Necessity of Dealing with Disruptive Behavior

    Eliminating disruptive behavior in the nursing profession is necessary in order to support an environment conducive to a healthy workplace. If it is to be achieved, nursing education and health care must develop educational and mentorship programs that foster a healthy work environment and change the culture of nursing to one of valuing self, peers, and nursing practice organizations (Lux, Hutcheson, & Peden , 2014) Lux et al. (2014) stressed that nurse educators must educate nursing students about how to confront disruptive behavior before entering their profession. New graduates must leave nursing programs equipped with well-developed professional communication skills.

    Della Sega (2011) identified a three-step process for decreasing the incidents of disruptive behavior in the workplace, which can be affected by nursing educators to support the transition of students to newly graduated nurses. The three steps are educating nurses who are the victims of disruptive behavior about disruptive behavior in order to improve their understanding of the phenomenon, teaching interactive strategies to help nurses relate and re-frame disruptive behaviors, and using role modeling to integrate appropriate behaviors.

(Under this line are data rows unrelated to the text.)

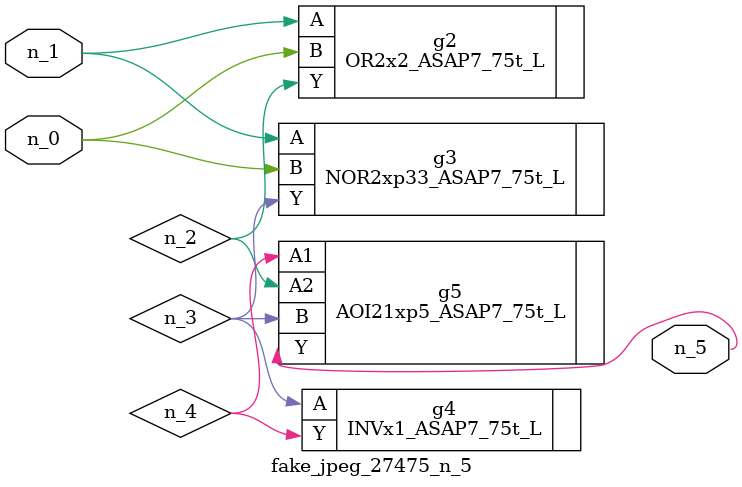
<source format=v>
module fake_jpeg_27475_n_5 (n_0, n_1, n_5);

input n_0;
input n_1;

output n_5;

wire n_2;
wire n_3;
wire n_4;

OR2x2_ASAP7_75t_L g2 ( 
.A(n_1),
.B(n_0),
.Y(n_2)
);

NOR2xp33_ASAP7_75t_L g3 ( 
.A(n_1),
.B(n_0),
.Y(n_3)
);

INVx1_ASAP7_75t_L g4 ( 
.A(n_3),
.Y(n_4)
);

AOI21xp5_ASAP7_75t_L g5 ( 
.A1(n_4),
.A2(n_2),
.B(n_3),
.Y(n_5)
);


endmodule
</source>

Outcomes of Dealing With Disruptive Behaviors

    Disruptive behavior can have deleterious effects on a personal or organizational level, which can no longer be ignored. Accreditation of health care facilities now depends on an organization's ability to effectively address disruptive behaviors. Organizations that operation and purely force zero-tolerance policies demonstrate to their employees the promotion of a healthy work environment ( Hickson , 2013). 

    A strong commitment on the part of health care agencies to eliminate disruptive behaviors, along with cooperation from everyone in the organization, is imperative. Longo (2010) identified approaches for addressing disruptive behaviors which include the following: adopt a zero-tolerance stance, develop a code of conduct that defines acceptable and unacceptable behaviors, provide education regarding communication skills, provide coaching and mentoring, provide mediation services to resolve disputes between parties, and take disciplinary action. 

    Rosenstein (2009) echoed similar topics as a call to action for health care environments to address disruptive behavior: strong organizational leadership, awareness and accountability, communication and team collaboration training, identifying clinical champion/clinical champions, enforcing policies and procedures, and reporting an intervention process.